### About this task
The line holding "soup bowl: present" and every line after it through the end of the entries below: retype these exactly and nothing more.

:::::

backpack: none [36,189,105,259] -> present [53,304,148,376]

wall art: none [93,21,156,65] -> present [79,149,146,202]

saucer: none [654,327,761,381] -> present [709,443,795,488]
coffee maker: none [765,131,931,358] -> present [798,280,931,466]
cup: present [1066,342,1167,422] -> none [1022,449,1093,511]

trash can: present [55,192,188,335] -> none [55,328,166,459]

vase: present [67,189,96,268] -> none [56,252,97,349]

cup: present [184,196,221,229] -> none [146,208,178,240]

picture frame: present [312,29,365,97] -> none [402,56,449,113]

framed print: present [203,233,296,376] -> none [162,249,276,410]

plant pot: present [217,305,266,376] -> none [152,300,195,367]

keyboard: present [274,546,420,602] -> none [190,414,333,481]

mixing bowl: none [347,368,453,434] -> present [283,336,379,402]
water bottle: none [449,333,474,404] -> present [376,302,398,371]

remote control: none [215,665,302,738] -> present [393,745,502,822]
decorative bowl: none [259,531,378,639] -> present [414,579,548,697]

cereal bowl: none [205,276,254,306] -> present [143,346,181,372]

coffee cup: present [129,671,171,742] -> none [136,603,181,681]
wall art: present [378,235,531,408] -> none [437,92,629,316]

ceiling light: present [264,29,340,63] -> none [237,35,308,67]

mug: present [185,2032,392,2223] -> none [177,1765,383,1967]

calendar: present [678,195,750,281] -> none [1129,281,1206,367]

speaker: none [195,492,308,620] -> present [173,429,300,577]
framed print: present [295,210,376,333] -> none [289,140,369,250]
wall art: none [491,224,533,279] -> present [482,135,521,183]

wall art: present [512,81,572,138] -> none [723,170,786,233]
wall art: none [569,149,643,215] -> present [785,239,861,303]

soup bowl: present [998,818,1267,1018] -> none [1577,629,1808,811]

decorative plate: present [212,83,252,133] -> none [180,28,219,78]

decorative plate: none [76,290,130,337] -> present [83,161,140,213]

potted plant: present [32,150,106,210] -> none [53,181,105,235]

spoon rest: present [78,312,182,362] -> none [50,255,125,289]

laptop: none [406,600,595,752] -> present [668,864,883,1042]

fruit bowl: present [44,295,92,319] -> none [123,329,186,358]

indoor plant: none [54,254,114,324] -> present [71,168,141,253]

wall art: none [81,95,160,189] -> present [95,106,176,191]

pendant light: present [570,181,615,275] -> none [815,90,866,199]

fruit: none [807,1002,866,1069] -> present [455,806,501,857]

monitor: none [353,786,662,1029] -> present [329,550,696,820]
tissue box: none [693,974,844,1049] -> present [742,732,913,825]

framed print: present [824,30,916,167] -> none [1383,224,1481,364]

:::::

### Solution
soup bowl: present [998,818,1267,1018] -> none [1577,629,1808,811]

decorative plate: present [212,83,252,133] -> none [180,28,219,78]

decorative plate: none [76,290,130,337] -> present [83,161,140,213]

potted plant: present [32,150,106,210] -> none [53,181,105,235]

spoon rest: present [78,312,182,362] -> none [50,255,125,289]

laptop: none [406,600,595,752] -> present [668,864,883,1042]

fruit bowl: present [44,295,92,319] -> none [123,329,186,358]

indoor plant: none [54,254,114,324] -> present [71,168,141,253]

wall art: none [81,95,160,189] -> present [95,106,176,191]

pendant light: present [570,181,615,275] -> none [815,90,866,199]

fruit: none [807,1002,866,1069] -> present [455,806,501,857]

monitor: none [353,786,662,1029] -> present [329,550,696,820]
tissue box: none [693,974,844,1049] -> present [742,732,913,825]

framed print: present [824,30,916,167] -> none [1383,224,1481,364]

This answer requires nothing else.